## [What this task involves]
Can you repeat the text of the items below, substituting "Remote Desktop Client" for every "Remote Desktop Connection" and leaving everything else unchanged? Omit the pictures from your answer.

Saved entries
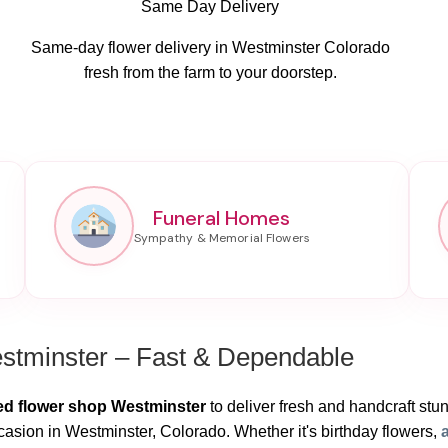
Same Day Delivery
Same-day flower delivery in Westminster Colorado
fresh from the farm to your doorstep.
Funeral Homes
stminster – Fast & Dependable
ed flower shop Westminster
to deliver fresh and handcraft stunn
casion in Westminster, Colorado. Whether it's birthday flowers,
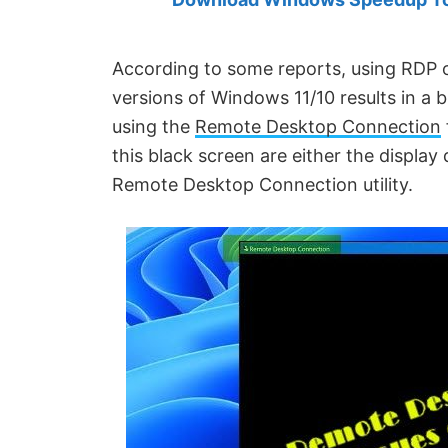
Created
by
Anand
According to some reports, using RDP 
Khanse,
versions of Windows 11/10 results in a 
MVP.
using the
Remote Desktop Connection
this black screen are either the display
Remote Desktop Connection utility.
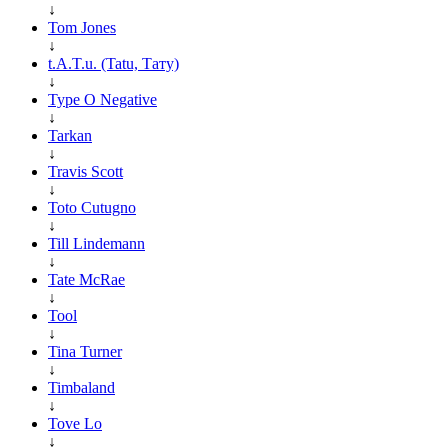
↓
Tom Jones
↓
t.A.T.u. (Tatu, Тату)
↓
Type O Negative
↓
Tarkan
↓
Travis Scott
↓
Toto Cutugno
↓
Till Lindemann
↓
Tate McRae
↓
Tool
↓
Tina Turner
↓
Timbaland
↓
Tove Lo
↓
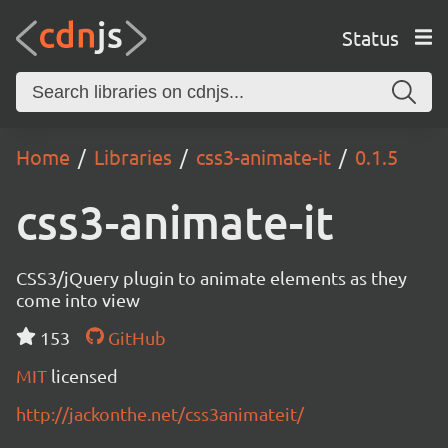
Status
Home
Libraries
css3-animate-it
0.1.5
css3-animate-it
CSS3/jQuery plugin to animate elements as they
come into view
153
GitHub
MIT
licensed
http://jackonthe.net/css3animateit/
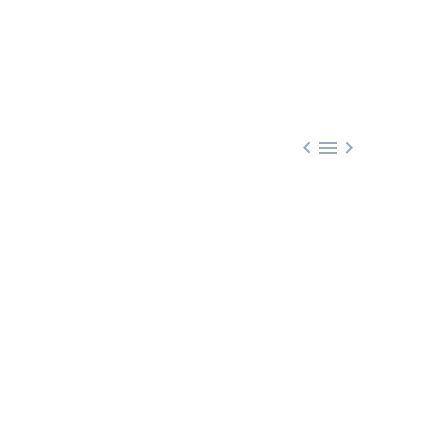




## [Answer to the problem]
Same Day Delivery
Same-day flower delivery in Westminster Colorado
fresh from the farm to your doorstep.
Funeral Homes
stminster – Fast & Dependable
ed flower shop Westminster
to deliver fresh and handcraft stunn
casion in Westminster, Colorado. Whether it's birthday flowers,
Created
by
Anand
According to some reports, using RDP 
Khanse,
versions of Windows 11/10 results in a 
MVP.
using the
Remote Desktop Client
this black screen are either the display
Remote Desktop Client utility.
↓
Tom Jones
↓
t.A.T.u. (Tatu, Тату)
↓
Type O Negative
↓
Tarkan
↓
Travis Scott
↓
Toto Cutugno
↓
Till Lindemann
↓
Tate McRae
↓
Tool
↓
Tina Turner
↓
Timbaland
↓
Tove Lo
↓
Status
Home
Libraries
css3-animate-it
0.1.5
css3-animate-it
CSS3/jQuery plugin to animate elements as they
come into view
153
GitHub
MIT
licensed
http://jackonthe.net/css3animateit/




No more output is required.